DDL vs DML statements in SQL: A storytelling approach for Data Engineers and Data Scientists
Imagine you’re a data engineer or data scientist, and you’re tasked with building a new data warehouse. You need to start by creating the database structure, and for that, you’ll need to use DDL statements. DDL stands for Data Definition Language, and it’s used to create, alter, and drop database objects, such as tables, views, and indexes.
Once you’ve created the database structure, you can start filling it with data using DML statements. DML stands for Data Manipulation Language, and it’s used to insert, update, delete, and select data from database tables.
Here’s a simple analogy to help you understand the difference between DDL and DML statements:
Imagine you’re building a house.
DDL statements would be like the blueprints for your house. They define the overall structure of the house, such as the number of rooms, the size of the rooms, and the location of the doors and windows.
DML statements would be like the actual construction of the house. You use DML statements to add new rooms, change the size of rooms, and move doors and windows.
In the context of data engineering and data science, DDL statements are used to create and manage the database structure that will store the data.

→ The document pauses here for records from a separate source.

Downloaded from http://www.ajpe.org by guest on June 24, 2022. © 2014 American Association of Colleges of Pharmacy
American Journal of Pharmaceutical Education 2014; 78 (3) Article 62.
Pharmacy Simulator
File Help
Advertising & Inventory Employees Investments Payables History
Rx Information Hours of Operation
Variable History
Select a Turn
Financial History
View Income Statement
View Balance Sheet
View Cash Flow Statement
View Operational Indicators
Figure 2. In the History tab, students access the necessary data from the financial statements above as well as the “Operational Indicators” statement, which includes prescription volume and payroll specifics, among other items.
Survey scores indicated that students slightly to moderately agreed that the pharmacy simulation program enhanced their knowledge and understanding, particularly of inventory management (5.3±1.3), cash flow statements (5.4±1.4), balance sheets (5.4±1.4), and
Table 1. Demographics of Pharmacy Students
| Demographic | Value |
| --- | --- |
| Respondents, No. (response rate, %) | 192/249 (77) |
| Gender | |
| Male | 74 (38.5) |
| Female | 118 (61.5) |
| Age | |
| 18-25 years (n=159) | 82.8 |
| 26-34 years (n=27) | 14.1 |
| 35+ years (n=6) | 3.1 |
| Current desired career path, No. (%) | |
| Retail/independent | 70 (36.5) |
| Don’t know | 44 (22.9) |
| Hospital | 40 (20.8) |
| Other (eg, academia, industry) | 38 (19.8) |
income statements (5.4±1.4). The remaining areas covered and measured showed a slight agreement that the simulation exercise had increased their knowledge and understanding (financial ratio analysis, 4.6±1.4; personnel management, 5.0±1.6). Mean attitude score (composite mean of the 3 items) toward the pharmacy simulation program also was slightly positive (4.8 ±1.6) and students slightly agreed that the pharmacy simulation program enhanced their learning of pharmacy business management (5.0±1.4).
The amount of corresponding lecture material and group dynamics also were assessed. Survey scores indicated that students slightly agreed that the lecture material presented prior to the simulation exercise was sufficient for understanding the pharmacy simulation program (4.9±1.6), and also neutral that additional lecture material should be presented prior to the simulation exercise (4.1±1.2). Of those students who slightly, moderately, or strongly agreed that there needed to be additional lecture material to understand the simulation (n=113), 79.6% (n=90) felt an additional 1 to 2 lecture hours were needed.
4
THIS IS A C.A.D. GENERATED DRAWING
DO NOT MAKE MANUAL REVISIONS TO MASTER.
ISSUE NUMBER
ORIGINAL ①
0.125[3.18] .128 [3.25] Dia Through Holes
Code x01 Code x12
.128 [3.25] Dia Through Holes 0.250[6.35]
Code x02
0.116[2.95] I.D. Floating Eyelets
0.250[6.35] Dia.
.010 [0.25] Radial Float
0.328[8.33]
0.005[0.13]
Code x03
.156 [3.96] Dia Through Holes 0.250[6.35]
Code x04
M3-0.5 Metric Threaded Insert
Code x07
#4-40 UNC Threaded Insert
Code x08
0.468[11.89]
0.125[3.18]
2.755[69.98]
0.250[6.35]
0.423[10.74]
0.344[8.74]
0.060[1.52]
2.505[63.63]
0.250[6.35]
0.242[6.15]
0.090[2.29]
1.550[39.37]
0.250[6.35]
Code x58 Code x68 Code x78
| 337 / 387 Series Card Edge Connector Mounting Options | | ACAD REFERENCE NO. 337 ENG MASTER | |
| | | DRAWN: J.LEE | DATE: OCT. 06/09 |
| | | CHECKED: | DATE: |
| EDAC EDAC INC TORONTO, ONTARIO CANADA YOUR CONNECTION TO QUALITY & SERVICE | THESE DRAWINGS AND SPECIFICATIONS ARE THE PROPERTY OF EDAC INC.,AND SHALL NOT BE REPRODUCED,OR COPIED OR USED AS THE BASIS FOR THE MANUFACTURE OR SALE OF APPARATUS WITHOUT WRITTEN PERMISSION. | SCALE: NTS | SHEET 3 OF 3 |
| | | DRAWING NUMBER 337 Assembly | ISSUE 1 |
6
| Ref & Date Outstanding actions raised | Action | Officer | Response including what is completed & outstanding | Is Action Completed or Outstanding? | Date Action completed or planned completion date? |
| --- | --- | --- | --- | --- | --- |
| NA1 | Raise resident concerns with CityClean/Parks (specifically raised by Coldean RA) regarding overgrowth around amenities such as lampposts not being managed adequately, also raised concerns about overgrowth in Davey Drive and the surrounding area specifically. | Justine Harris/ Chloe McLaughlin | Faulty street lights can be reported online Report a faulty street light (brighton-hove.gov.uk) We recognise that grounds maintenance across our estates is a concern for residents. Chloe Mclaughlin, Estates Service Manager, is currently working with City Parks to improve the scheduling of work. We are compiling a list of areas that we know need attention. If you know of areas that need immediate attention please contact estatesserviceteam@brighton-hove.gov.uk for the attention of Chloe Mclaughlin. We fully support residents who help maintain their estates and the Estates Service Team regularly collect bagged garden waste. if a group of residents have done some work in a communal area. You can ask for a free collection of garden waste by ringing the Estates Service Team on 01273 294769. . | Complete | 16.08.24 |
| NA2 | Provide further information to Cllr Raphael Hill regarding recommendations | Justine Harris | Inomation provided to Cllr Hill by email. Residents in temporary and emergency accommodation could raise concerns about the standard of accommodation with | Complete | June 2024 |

DML statements are used to manipulate the data in the database to perform tasks such as data analysis, machine learning, and data visualization.
Here are some specific examples of how DDL and DML statements are used in data engineering and data science:
- DDL: A data engineer might use DDL statements to create a database table to store customer data. The DDL statements would define the structure of the table, such as the column names and data types.
- DML: A data scientist might use DML statements to query the customer data table to identify the top ten customers by revenue. The DML statements would be used to select the relevant data from the table and to sort it by revenue.
DDL statements:
- CREATE TABLE: Creates a new table in the database.
- ALTER TABLE: Modifies the structure of an existing table.
- DROP TABLE: Deletes a table from the database.
- CREATE VIEW: Creates a virtual table that is based on one or more existing tables.
- CREATE INDEX: Creates an index on a column in a table to improve the performance of queries.
DML statements:
- INSERT: Inserts a new row into a table.
- UPDATE: Updates the data in an existing row in a table.
- DELETE: Deletes a row from a table.
- SELECT: Queries the data in a table.
DDL and DML statements are essential tools for data engineers and data scientists. By understanding the difference between the two types of statements, you can use them effectively to build and manage databases, and to manipulate data for analysis and reporting.
Fun fact: DDL and DML statements are also used by other database management systems, such as MySQL, Oracle, and PostgreSQL. So, the skills you learn with SQL will be transferable to other database systems.